Festive Friday

The night before Noah’s birthday North popped into his room to say good night and to wish him a happy birthday in advance, because they would not see each other on his actual birthday. North would be leaving for school before he got up. From there they would go to El’s house, from there to the prom, and from there to after-prom, and they’d be home after midnight.

North started reporting a few days before prom that their teachers kept saying they didn’t expect any of the seniors to show up at school on Friday and, surprisingly to me and Beth, there was similar sentiment on the parents’ Facebook page for North’s school, with people saying they didn’t see why prom had to be on a Friday and that they wouldn’t make their kids go to school that day. What are we not getting? Does it really take that long to get ready for prom? I wouldn’t know. I didn’t go to my prom and neither did Noah, but Beth went to hers and she seemed just as mystified.
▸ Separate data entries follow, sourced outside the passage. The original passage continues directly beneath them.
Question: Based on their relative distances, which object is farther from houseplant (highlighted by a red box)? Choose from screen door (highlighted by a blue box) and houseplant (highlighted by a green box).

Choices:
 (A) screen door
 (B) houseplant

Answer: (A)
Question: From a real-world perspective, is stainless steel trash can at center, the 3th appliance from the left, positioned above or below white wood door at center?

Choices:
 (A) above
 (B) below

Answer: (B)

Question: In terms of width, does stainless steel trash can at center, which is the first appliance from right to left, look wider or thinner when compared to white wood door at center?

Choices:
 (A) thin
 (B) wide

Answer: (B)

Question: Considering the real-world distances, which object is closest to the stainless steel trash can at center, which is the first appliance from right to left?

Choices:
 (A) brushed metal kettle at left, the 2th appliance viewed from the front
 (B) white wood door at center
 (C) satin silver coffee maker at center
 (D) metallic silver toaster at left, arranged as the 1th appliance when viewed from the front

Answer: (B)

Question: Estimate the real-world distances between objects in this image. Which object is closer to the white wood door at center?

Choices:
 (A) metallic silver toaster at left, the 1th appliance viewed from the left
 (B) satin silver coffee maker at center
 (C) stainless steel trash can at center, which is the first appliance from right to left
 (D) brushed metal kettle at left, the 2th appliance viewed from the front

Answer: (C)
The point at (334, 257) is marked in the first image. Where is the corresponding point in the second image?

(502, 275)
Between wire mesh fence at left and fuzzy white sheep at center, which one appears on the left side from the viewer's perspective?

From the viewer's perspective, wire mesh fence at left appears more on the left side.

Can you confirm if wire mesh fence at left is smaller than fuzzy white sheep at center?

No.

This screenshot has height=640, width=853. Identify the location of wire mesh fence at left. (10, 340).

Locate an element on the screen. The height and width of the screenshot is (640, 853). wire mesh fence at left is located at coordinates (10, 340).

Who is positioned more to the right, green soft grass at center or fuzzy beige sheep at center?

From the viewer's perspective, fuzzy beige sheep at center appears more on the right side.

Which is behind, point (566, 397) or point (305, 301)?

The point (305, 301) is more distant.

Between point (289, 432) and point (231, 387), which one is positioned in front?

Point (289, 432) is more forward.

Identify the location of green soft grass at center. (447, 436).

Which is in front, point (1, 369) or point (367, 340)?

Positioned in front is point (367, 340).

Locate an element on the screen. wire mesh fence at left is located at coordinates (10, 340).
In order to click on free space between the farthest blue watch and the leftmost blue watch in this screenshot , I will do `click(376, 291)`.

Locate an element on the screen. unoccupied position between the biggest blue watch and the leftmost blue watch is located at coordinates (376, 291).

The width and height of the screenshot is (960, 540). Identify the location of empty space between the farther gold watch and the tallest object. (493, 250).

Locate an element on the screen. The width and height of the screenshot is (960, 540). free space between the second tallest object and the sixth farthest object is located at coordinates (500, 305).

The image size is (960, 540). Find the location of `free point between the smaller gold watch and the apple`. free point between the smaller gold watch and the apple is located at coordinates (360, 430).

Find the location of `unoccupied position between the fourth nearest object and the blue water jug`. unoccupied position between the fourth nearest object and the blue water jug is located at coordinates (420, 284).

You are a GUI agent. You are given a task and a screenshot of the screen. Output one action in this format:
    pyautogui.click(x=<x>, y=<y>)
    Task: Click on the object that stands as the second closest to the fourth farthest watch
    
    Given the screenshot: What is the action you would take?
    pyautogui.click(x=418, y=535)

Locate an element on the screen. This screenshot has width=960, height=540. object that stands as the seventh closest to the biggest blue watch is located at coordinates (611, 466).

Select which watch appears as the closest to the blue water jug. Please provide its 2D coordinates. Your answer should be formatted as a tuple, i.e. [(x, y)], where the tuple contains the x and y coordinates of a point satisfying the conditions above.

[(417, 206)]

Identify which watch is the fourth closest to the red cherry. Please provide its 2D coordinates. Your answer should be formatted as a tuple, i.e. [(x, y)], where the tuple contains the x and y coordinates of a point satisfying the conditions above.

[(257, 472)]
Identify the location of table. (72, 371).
Anyway, we made North go to school, though they are angling to stay home on Senior Skip Day later this month, and we’ve said we’ll consider it.

Beth, Noah, and I are all home most weekdays, so we went about our usual business until two p.m. when we took a cake-and-presents break. The cake was chocolate with strawberry frosting, a family favorite. Beth had made it the night before. It was delicious as always. Noah opened cards with checks from both grandmothers, plus new headphones and a few books from Beth and me—Leigh Bardugo’s The Familiar, and two books from the Discworld series. Over the course of the day, he talked to my mom on the phone and his boss from his internship in Los Angeles last summer also called to wish him a happy birthday.

Several hours after opening presents we went out for pizza and gelato at Mamma Lucia, at his request, and then we came home and watched the first half of Tetris (we’d finish it the following evening). Beth said it would qualify as a movie North wouldn’t want to watch and when I told them the next day that he’d picked a movie about Tetris they didn’t look impressed. When I qualified that it was actually about the licensing of Tetris, the blank look on the face seemed to convey, “You just made it worse.” It’s more entertaining than it sounds, though.

Beth had an unexpected work crisis and had to work a little after the movie, but we weren’t up much past our bedtime. After I’d fallen asleep, though, I kept waking up, maybe because I knew North wasn’t home yet and except for Cappies’ shows, they don’t often stay out late so I’m not used to it. Then around 1:40 a.m. I could hear them in the hall outside my bedroom door impatiently trying to get Noah out of the bathroom so they could use it and go to bed. It reminded me of how the kids would often wake me arguing over bathroom access when they were little, except then it would have been several hours later, and it would be the beginning of their day and not at the end. But the upside was that I knew North was home safe.

The next morning I asked how the prom went and North said the first couple hours were fun, but it went on too long and it was too loud. Dinner was served buffet style but there wasn’t much for vegetarians, so they ended up eating rice, salad, and cheesecake. Luckily, they’d had pizza at El’s house before arriving at the prom. Apparently, even though North attended school neither of them needed even the few hours available to primp because they found time to watch Scream before leaving. Later North said that was more fun than prom, but they also liked bowling and eating funnel cake fries at after-prom.

Later Saturday North gave Noah a gadget to attach his camera to his camera strap (it was on his list), and we continued to eat the cake. By Sunday night we’d polished it off. So now our eldest is another year older and our youngest has passed another end-of-high-school milestone. In the month and a half since North turned eighteen there have been a few of those, more related to being a legal adult than finishing high school:

  • They voted in the Maryland primary.
  • They got a tattoo of a compass on their thigh.
  • They now call their own Lyfts and ride alone (unless it’s somewhere I need to go with them).
  • Depending on the appointment, they sometimes go into the doctor’s office without us.
  • They explored a dating app and have had three dates with someone they found there (Not El. North and El met at school and are not exclusive).

One thing eighteen year olds cannot do, however, is pet a baby goat at a school Earth Day celebration without parental permission. (This was a couple weeks back.) I signed the form, though it seemed kind of funny that I had to do it. Chances are, though, that was my last time signing a school permission form. And that in itself is a kind of milestone.